### Text under study
==================================================
Yet another function/loop scope question

Thanks for your patience with such a simple question, but I’m stumped. In a function, I want to:

  1. Declare a vector of vectors
  2. Iterate through two loops and update the original vector of vectors
  3. Return the vector of vectors

For some reason, the output of my function is set correctly throughout the loop, but then after the loop ends, these changes aren’t in scope. I don’t understand this next part either - for some reason, the 1st and 2nd row of the output are equal in the output of the function, but they were set to be different (as shown in the print statements in the code below).

How can I fix this scope issue?

Code:

using StaticArrays
using ComponentArrays
import LinearAlgebra: norm

r̅₁ = [0.0, 0.0, 0.0]
v̅₁ = [0.0, 0.0, 0.0]
m₁ = 5.972167867791379e24

r̅₂ = [0.0, 11681000.0, 0.0]
v̅₂ = [5134.0, 4226.0, 2787.0]
m₂ = 150.0

B = SVector{2}([ComponentArray((r̅=r̅₁, v̅=v̅₁)), ComponentArray((r̅=r̅₂, v̅=v̅₂))])
p = ComponentArray((G=6.6743e-11, m=[m₁, m₂]))


function gradient(B, p)
local ∂B = SVector{length(B)}(fill(ComponentArray((r̅=[0.0, 0.0, 0.0], v̅=[0.0, 0.0, 0.0])), size(B)))

for i = 1:length(B)

    ∂B[i].r̅ = B[i].v̅
    for j = 1:length(B)

        if i ≠ j
            ∂B[i].v̅ += ((p.m[i] * p.m[j]) / norm(B[j].r̅ .- B[i].r̅)^3 * (B[j].r̅ .- B[i].r̅))
        end    

    end
    ∂B[i].v̅ *= (p.G / p.m[i])

    println("∂B[", i, "] = ", ∂B[i])

end
println("∂B = ", ∂B)
end

gradient(B,p)

Output:

∂B[1] = (r̅ = [0.0, 0.0, 0.0], v̅ = [0.0, 7.337311123941769e-23, 0.0])
∂B[2] = (r̅ = [5134.0, 4226.0, 2787.0], v̅ = [0.0, -2.921310248692885, 0.0])
∂B = [(r̅ = [5134.0, 4226.0, 2787.0], v̅ = [0.0, -2.921310248692885, 0.0]), (r̅ = [5134.0, 4226.0, 2787.0], v̅ = [0.0, -2.921310248692885, 0.0])]

I am not sure I fully understand what you are trying to do, but as written, your function doesn’t return anything (technically it returns the result if println), which is nothing.

If you want to return the ∂B, just put that as the last expression.

Also, you should not need the local in the code above (but it’s harmless).

2 Likes

To simplify (for me) I dropped SVector. The problem is fill with your mutable ComponentArray
This works:

julia> function gradient(B, p)
           local ∂B = Vector()
           for i in 1:length(B)
               push!(∂B, ComponentArray((r̅=[0.0, 0.0, 0.0], v̅=[0.0, 0.0, 0.0])))
           end
           for i = 1:length(B)
==================================================
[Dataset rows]
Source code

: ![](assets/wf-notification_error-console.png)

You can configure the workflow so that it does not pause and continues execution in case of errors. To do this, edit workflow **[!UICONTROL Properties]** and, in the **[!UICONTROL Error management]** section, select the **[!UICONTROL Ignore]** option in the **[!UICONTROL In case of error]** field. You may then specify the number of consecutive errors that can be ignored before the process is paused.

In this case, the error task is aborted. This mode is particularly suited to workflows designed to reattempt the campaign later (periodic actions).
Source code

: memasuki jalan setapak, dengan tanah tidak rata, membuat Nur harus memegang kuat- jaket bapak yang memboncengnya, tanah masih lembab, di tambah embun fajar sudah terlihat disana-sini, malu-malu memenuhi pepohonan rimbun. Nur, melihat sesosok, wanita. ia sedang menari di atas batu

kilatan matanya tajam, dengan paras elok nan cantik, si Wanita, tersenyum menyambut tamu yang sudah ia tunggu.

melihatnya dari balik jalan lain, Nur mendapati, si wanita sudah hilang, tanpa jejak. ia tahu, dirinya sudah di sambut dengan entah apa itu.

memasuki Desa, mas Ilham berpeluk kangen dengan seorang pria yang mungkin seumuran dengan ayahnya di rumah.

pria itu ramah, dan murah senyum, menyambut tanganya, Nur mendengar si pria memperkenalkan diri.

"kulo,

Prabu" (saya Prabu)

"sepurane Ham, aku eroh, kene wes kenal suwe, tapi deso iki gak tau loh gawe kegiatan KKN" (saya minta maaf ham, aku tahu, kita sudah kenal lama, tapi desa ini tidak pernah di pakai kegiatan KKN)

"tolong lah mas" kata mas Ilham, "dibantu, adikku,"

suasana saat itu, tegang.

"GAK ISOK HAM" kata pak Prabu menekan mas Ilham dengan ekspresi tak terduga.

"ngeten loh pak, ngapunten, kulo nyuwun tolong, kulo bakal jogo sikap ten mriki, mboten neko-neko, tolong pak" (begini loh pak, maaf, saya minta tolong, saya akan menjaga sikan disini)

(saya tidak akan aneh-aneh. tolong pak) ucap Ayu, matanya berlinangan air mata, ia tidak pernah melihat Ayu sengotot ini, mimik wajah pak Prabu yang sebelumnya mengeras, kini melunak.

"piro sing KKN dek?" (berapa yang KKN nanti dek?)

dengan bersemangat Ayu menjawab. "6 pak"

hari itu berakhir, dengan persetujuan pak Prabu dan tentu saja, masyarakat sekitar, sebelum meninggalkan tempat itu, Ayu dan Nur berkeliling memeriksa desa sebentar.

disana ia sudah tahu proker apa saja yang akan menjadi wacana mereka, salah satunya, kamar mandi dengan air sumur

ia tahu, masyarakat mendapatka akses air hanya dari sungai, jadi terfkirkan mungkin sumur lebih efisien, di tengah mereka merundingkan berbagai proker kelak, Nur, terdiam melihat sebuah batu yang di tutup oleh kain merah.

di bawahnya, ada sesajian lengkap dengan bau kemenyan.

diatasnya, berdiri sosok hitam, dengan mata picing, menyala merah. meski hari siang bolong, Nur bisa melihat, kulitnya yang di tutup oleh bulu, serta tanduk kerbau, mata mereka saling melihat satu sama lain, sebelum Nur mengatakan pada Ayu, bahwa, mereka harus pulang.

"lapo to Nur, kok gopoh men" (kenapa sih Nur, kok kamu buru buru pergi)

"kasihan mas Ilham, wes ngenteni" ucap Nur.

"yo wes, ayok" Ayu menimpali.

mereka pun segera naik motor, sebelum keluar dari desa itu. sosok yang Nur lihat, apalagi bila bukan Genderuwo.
==================================================
### Task requirements
1) According to the first reply in the Julia forum thread, what does the function return as written?
2) Continue the Julia forum thread from the point where its text stops.
The rows come from a separate source and are not part of the Julia forum thread.

### Results for each task
1) It returns nothing, since technically it returns the result of println, which is nothing.

2)
               ∂B[i].r̅ = B[i].v̅
               for j = 1:length(B)
                   if i ≠ j
                       ∂B[i].v̅ += ((p.m[i] * p.m[j]) / norm(B[j].r̅ .- B[i].r̅)^3 * (B[j].r̅ .- B[i].r̅))
                   end    
               end
               ∂B[i].v̅ *= (p.G / p.m[i])

               println("∂B[", i, "] = ", ∂B[i])
           end
           println("∂B = ", ∂B)
       end
gradient (generic function with 1 method)

julia> gradient(B,p)
∂B[1] = (r̅ = [0.0, 0.0, 0.0], v̅ = [0.0, 7.33731e-23, 0.0])
∂B[2] = (r̅ = [5134.0, 4226.0, 2787.0], v̅ = [0.0, -2.92131, 0.0])
∂B = Any[(r̅ = [0.0, 0.0, 0.0], v̅ = [0.0, 7.33731e-23, 0.0]), (r̅ = [5134.0, 4226.0, 2787.0], v̅ = [0.0, -2.92131, 0.0])]

Example not working because of fill:

julia> A = fill([0,0], 2)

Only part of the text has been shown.